Idk if it's effective but i find it enjoyable .


----------



## John Ziegler (Aug 8, 2018)

Jumped on the bandwagon here tonight doing leg extensions & leg curl supersets


----------



## Metalhead1 (Aug 8, 2018)

45lb plate raise to failure
SS
25lb plate side rases to failure
SS
45lb plate hands on top to failure
For 3 sets. Major shoulder burn and pump.
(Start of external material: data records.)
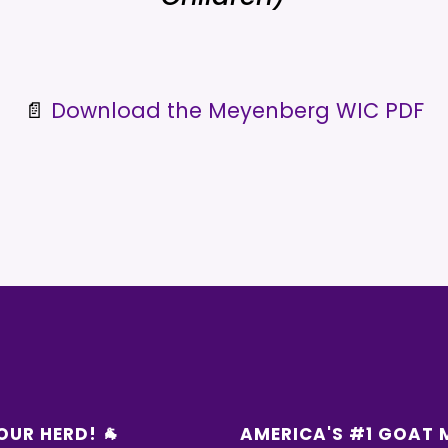
📄
Download the Meyenberg WIC PDF
OUR HERD! 🐐
AMERICA'S #1 GOAT 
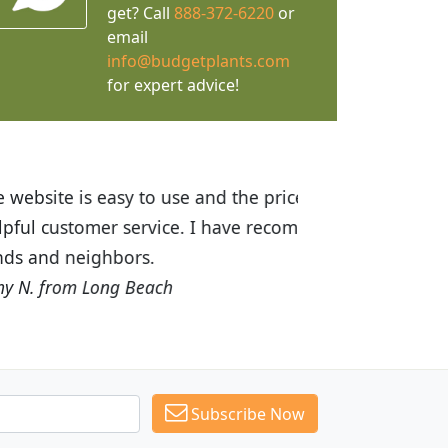
get? Call
888-372-6220
or
email
info@budgetplants.com
for expert advice!
ices are great! I was impressed with
recommended Budget Plants to many
Subscribe Now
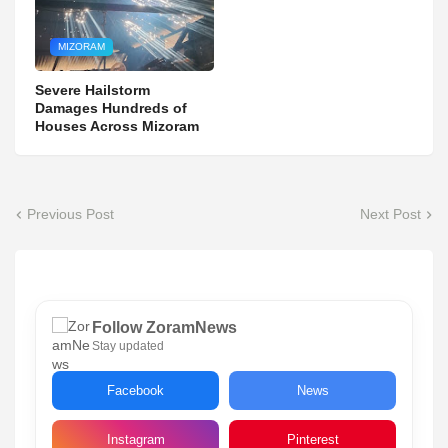
MIZORAM
Severe Hailstorm
Damages Hundreds of
Houses Across Mizoram
Previous Post
Next Post
Follow ZoramNews
Stay updated
Facebook
News
Instagram
Pinterest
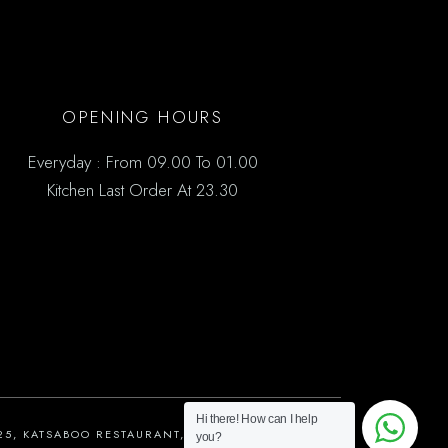
OPENING HOURS
Everyday : From 09.00 To 01.00
Kitchen Last Order At 23.30
Hi there! How can I help
25, KATSABOO RESTAURANT, ALL RIGHTS RESERVED
you?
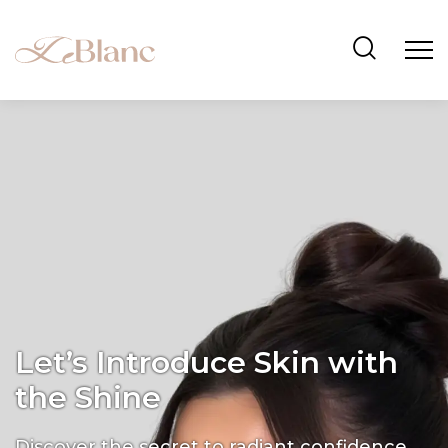
Let’s Introduce Skin with
the Shine
Discover the secret to radiant confidence.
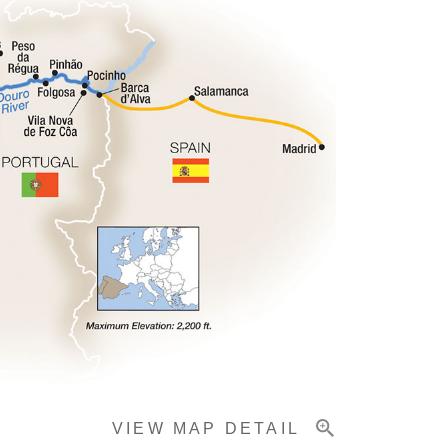
VIEW MAP DETAIL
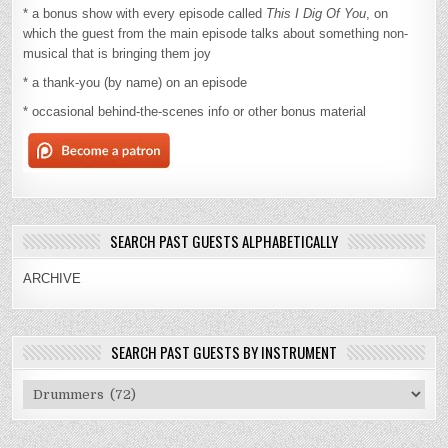
* a bonus show with every episode called
This I Dig Of You
, on
which the guest from the main episode talks about something non-
musical that is bringing them joy
* a thank-you (by name) on an episode
* occasional behind-the-scenes info or other bonus material
SEARCH PAST GUESTS ALPHABETICALLY
ARCHIVE
SEARCH PAST GUESTS BY INSTRUMENT
Search
Past
Guests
For warmup on back i've incorporated 
Pullups
SS
deadlifts
4-5 sets


----------



## John Ziegler (Aug 9, 2018)

Op & your damn superset thread 

got me doin flat bench & seated row supersets


----------



## Viduus (Aug 9, 2018)

Zeigler said:


> Op & your damn superset thread
> 
> got me doin flat bench & seated row supersets



I love them. Sometimes I just use the second as a “break” for whatever I’m hitting with the first. Keeps the heart rate up and I get a good workout in a short amount of time.


----------



## Snowskylo (Sep 14, 2018)

Viduus said:


> Anybody know their favorite and worst supersets?
> 
> Favorite: (absolutely exhausting)
> Heavy deadlifts & heavy pullovers
> ...




*My favorite is the leg press plus leg curls (or basically any leg focused superset).  My least favorite is pull-ups (of any kind) plus pushups.*


----------